■ Input data

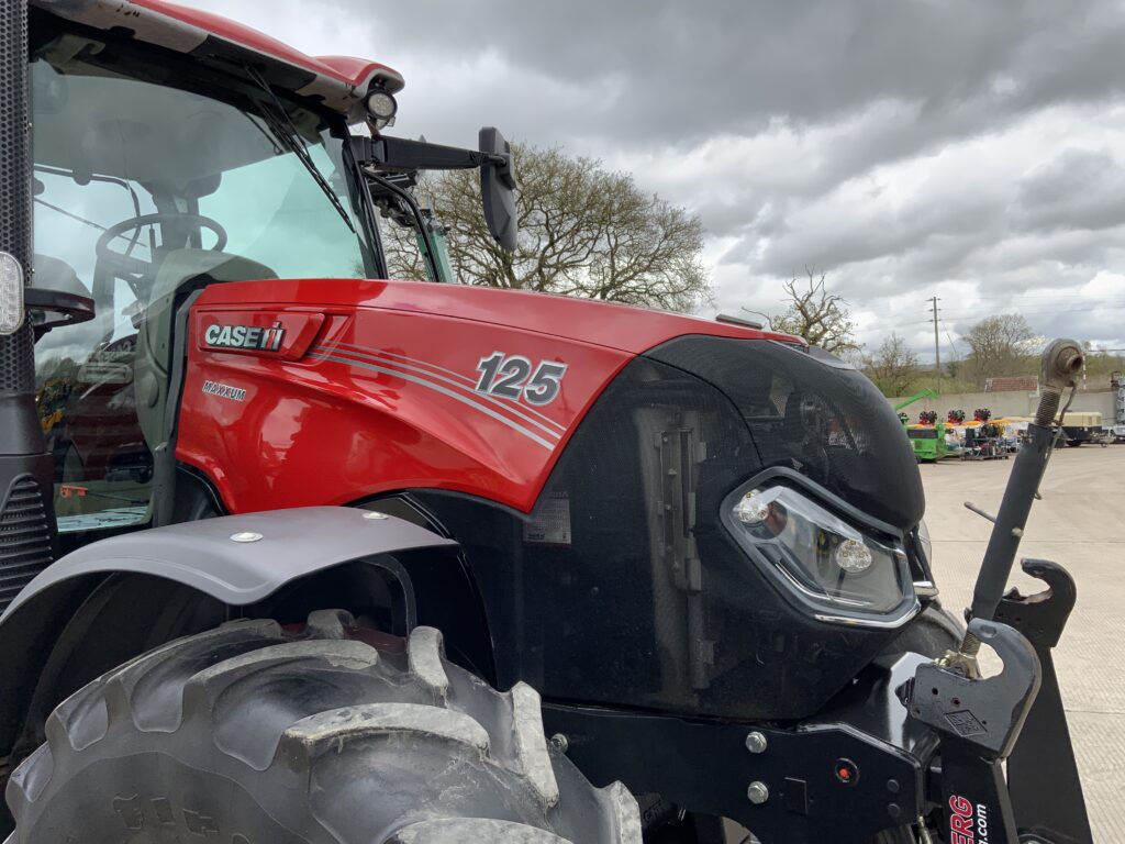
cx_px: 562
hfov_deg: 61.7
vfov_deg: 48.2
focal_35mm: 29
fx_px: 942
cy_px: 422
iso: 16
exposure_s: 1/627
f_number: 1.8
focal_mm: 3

==

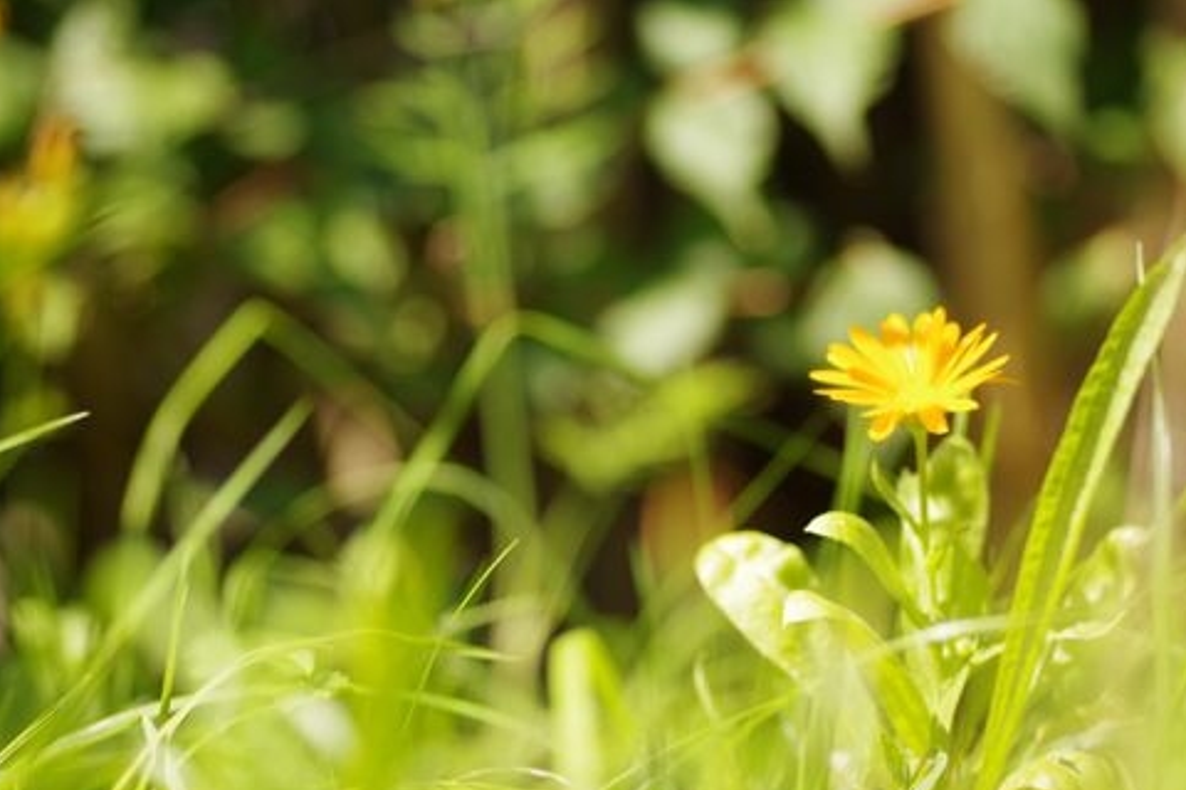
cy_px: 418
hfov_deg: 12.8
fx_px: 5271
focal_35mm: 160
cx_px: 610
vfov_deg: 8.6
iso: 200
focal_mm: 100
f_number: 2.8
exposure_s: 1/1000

■ What is needed
Retype only the lines above between the line with "fx_px: 5271" and the line with "exposure_s: 1/1000", counting those two lines as well, and keep every character as it is.

■ Response area
fx_px: 5271
focal_35mm: 160
cx_px: 610
vfov_deg: 8.6
iso: 200
focal_mm: 100
f_number: 2.8
exposure_s: 1/1000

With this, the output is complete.